### 作業内容
下の柱梁接合部に関する文書について、次の問いに答えてください。
1. 特許文献1では、角形鋼管柱の接合部分に取り付ける接合金物は何製で、どのような方法で取り付けられますか？
2. 特許文献3の提案では、階高の減少した上部階は何として利用されますか？
3. 特許文献2の技術では、鋼管に残留する内部歪を除くために、後工程として何を行う必要がありましたか？

──────── 文書の抜粋 ────────

本発明は、鉄骨造架構における柱と梁との接合部構造に関するものである。
鉄骨ラーメン構造の建築物において柱と梁とを高力ボルト等のボルトにて接合する場合、従来から柱の梁接合部の肉厚を増すことによって梁接合部の剛性を高めることが一般的に行われてきた。例えば、特許文献1では、角形鋼管柱2の接合部分に角形鋼管柱2よりも厚肉の鋳鋼製の接合金物3を溶接によって取り付け、梁接合部の剛性を高める技術が開示されている。また、特許文献2では、鋼管柱11の長手方向の一部に誘導加熱および圧縮によって厚肉部11aを設けて、厚肉部11aに梁を接合する技術が開示されている。
一方、建築物の高さ制限の厳しい地域に建てられることの多い戸建住宅において、高さ制限の範囲内で快適かつ有効な居住空間を構成する為の工夫が提案されている。例えば、特許文献3では、一部のグリッドにおいて中間階層の床レベルを変更し、階高の増した下層階をリビングルーム等のパブリックな空間として利用し、階高の減少した上部階を収納空間として利用することが提案されている。このような空間構成とすることによって、建築物の高さを増すことなく天井が高く日照や採光も確保しやすい快適な空間を下層階に構成することができ、また、その上部の天井高が減少し居住に適さない空間も有効に活用することができる。
特開昭61−113941号公報 特開平7−292771号公報 特開平6−323010号公報
しかしながら、特許文献1に開示された技術の場合、接合金物の溶接作業という工程が梁接合部の数だけ必要となり手間がかかりコストアップにつながるという問題があった。また、大きな曲げモーメントの作用する梁接合部近傍での溶接作業を伴うので、熱の影響による材質の劣化や溶接欠陥等の問題が生じないように全ての梁接合部について細心の注意を払って品質管理を行う必要も生じていた。
また、特許文献2に開示された技術は、加熱装置9や圧縮装置4等を含む特殊かつ複雑な厚肉加工装置が必要であり、高コストかつ簡易に行い得るものではない。また、厚肉部11aの肉厚を一定に保つように装置を制御することは実際には困難なことであった。更に、溶接の工程を省略することができるので溶接欠陥の問題は解消されるものの、鋼管を圧縮することにより肉厚を増す為、鋼管に内部歪が残留する。その為、後工程として熱処理を行い歪を除去する必要があった。
また、鉄骨ラーメン構造の建築物において特許文献3に開示されたような空間構成とする為には、中間階層の一部の梁の接合レベルを変更する必要があるが、この場合、上記特許文献1、2いずれの技術を利用したとしても、柱と梁とを接合する位置は特殊な加工のされた厚肉の梁接合部に限定される為、厚肉の梁接合部を夫々の梁接合レベル毎に設けなければならず更に手間とコストがかさむという問題があった。

──────── データ ────────

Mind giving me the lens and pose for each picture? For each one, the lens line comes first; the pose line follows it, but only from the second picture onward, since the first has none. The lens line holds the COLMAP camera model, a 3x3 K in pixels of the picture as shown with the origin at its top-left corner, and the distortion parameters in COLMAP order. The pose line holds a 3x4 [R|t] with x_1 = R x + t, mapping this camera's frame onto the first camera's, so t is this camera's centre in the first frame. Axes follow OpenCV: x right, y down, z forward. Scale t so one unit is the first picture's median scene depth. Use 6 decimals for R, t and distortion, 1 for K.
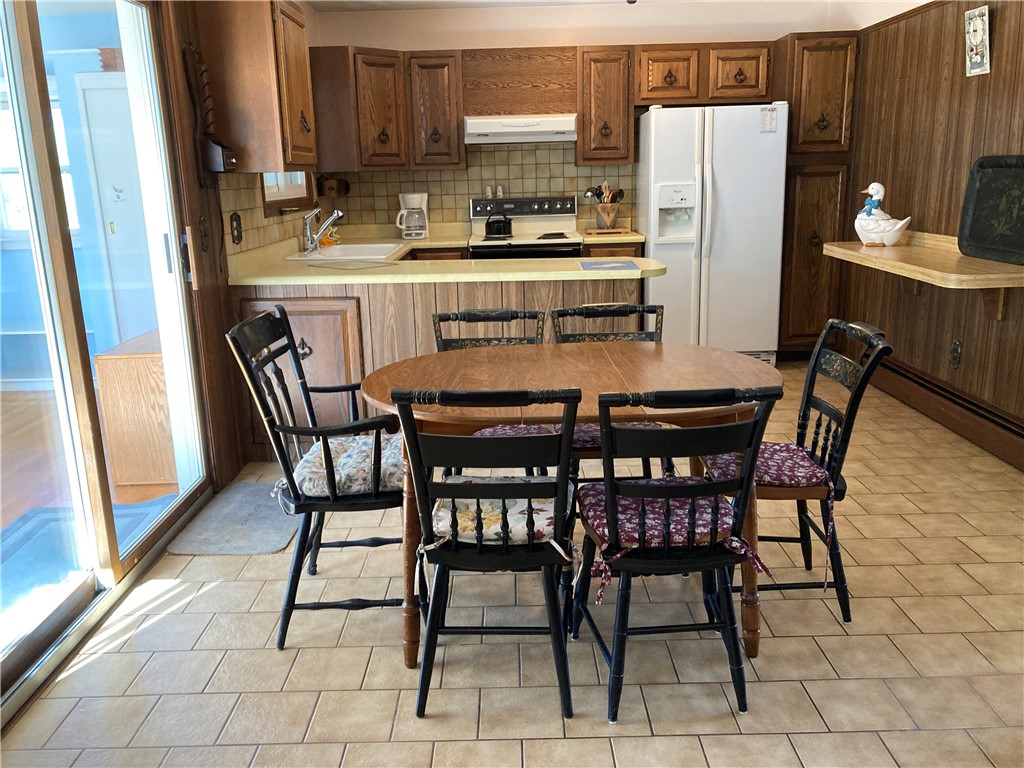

────────

### 回答欄
1. 鋳鋼製で、溶接によって取り付けられます。
2. 収納空間として利用されます。
3. 熱処理を行って歪を除去する必要がありました。